**WHAT YOU NEED TO DO:**
Copy every line from the one containing "Les prix indiqués" through the end of the records, both included, without changes. Leave the pictures out of your copy.

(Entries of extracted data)
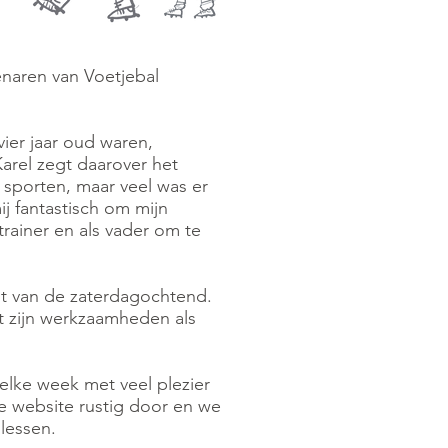
genaren van Voetjebal
 vier jaar oud waren,
arel zegt daarover het
 sporten, maar veel was er
ij fantastisch om mijn
 trainer en als vader om te
cht van de zaterdagochtend.
et zijn werkzaamheden als
elke week met veel plezier
de website rustig door en we
 lessen.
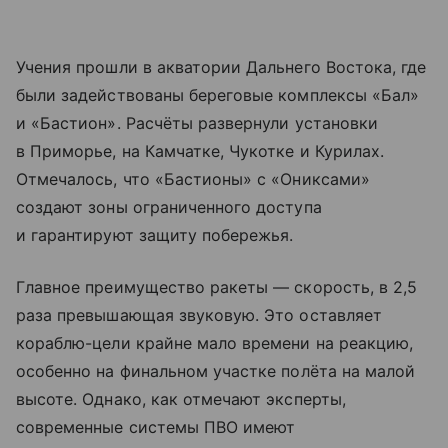
Учения прошли в акватории Дальнего Востока, где
были задействованы береговые комплексы «Бал»
и «Бастион». Расчёты развернули установки
в Приморье, на Камчатке, Чукотке и Курилах.
Отмечалось, что «Бастионы» с «Ониксами»
создают зоны ограниченного доступа
и гарантируют защиту побережья.
Главное преимущество ракеты — скорость, в 2,5
раза превышающая звуковую. Это оставляет
кораблю-цели крайне мало времени на реакцию,
особенно на финальном участке полёта на малой
высоте. Однако, как отмечают эксперты,
современные системы ПВО имеют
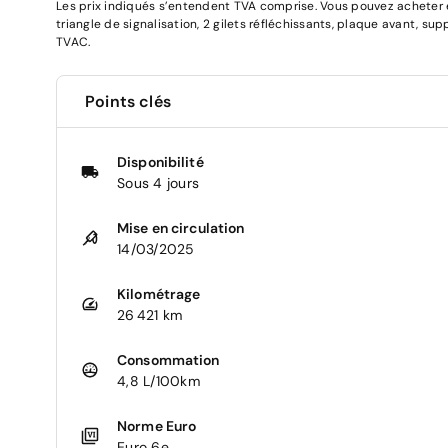
Les prix indiqués s’entendent TVA comprise. Vous pouvez acheter en
triangle de signalisation, 2 gilets réfléchissants, plaque avant, su
TVAC.
Points clés
Disponibilité
Sous 4 jours
Mise en circulation
14/03/2025
Kilométrage
26 421 km
Consommation
4,8 L/100km
Norme Euro
Euro 6e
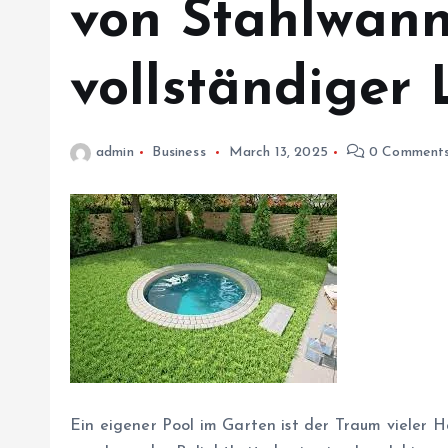
von Stahlwann
vollständiger 
admin
Business
March 13, 2025
0 Comment
Ein eigener Pool im Garten ist der Traum vieler 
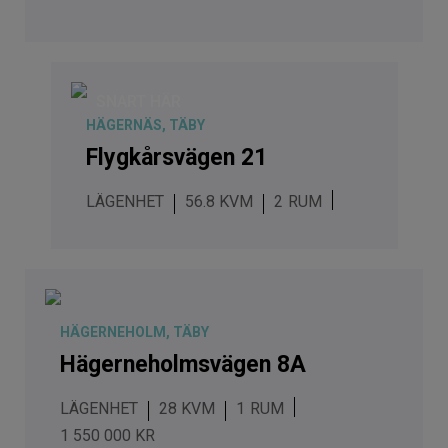
SNART HÄR
HÄGERNÄS, TÄBY
Flygkårsvägen 21
LÄGENHET
56.8 KVM
2
HÄGERNEHOLM, TÄBY
Hägerneholmsvägen 8A
LÄGENHET
28 KVM
1
1 550 000 KR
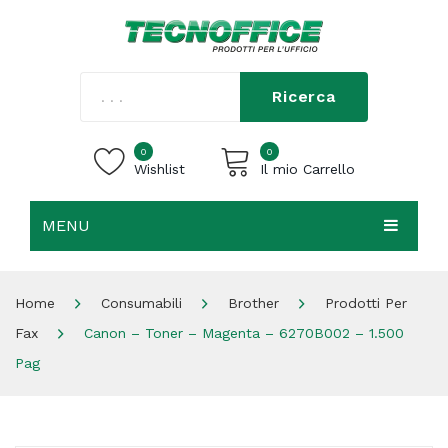
Ricerca
0
0
Wishlist
Il mio Carrello
MENU
Carrello vuoto.
HOME
Home
Consumabili
Brother
Prodotti Per
CHI SIAMO
Fax
Canon – Toner – Magenta – 6270B002 – 1.500
SHOP
Pag
CONTATTI
ACCEDI / REGISTRATI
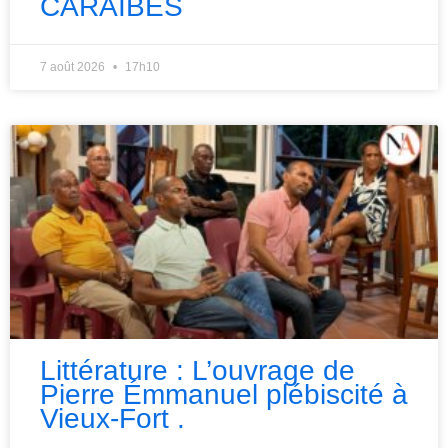
CARAÏBES
7 août 2026
17h10
Littérature : L’ouvrage de
Pierre Émmanuel plébiscité à
Vieux-Fort .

**EXPECTED ANSWER:**
Les prix indiqués s’entendent TVA comprise. Vous pouvez acheter en
triangle de signalisation, 2 gilets réfléchissants, plaque avant, su
TVAC.
Points clés
Disponibilité
Sous 4 jours
Mise en circulation
14/03/2025
Kilométrage
26 421 km
Consommation
4,8 L/100km
Norme Euro
Euro 6e
von Stahlwann
vollständiger 
admin
Business
March 13, 2025
0 Comment
Ein eigener Pool im Garten ist der Traum vieler 
SNART HÄR
HÄGERNÄS, TÄBY
Flygkårsvägen 21
LÄGENHET
56.8 KVM
2
HÄGERNEHOLM, TÄBY
Hägerneholmsvägen 8A
LÄGENHET
28 KVM
1
1 550 000 KR
Ricerca
0
0
Wishlist
Il mio Carrello
MENU
Carrello vuoto.
HOME
Home
Consumabili
Brother
Prodotti Per
CHI SIAMO
Fax
Canon – Toner – Magenta – 6270B002 – 1.500
SHOP
Pag
CONTATTI
ACCEDI / REGISTRATI
CARAÏBES
7 août 2026
17h10
Littérature : L’ouvrage de
Pierre Émmanuel plébiscité à
Vieux-Fort .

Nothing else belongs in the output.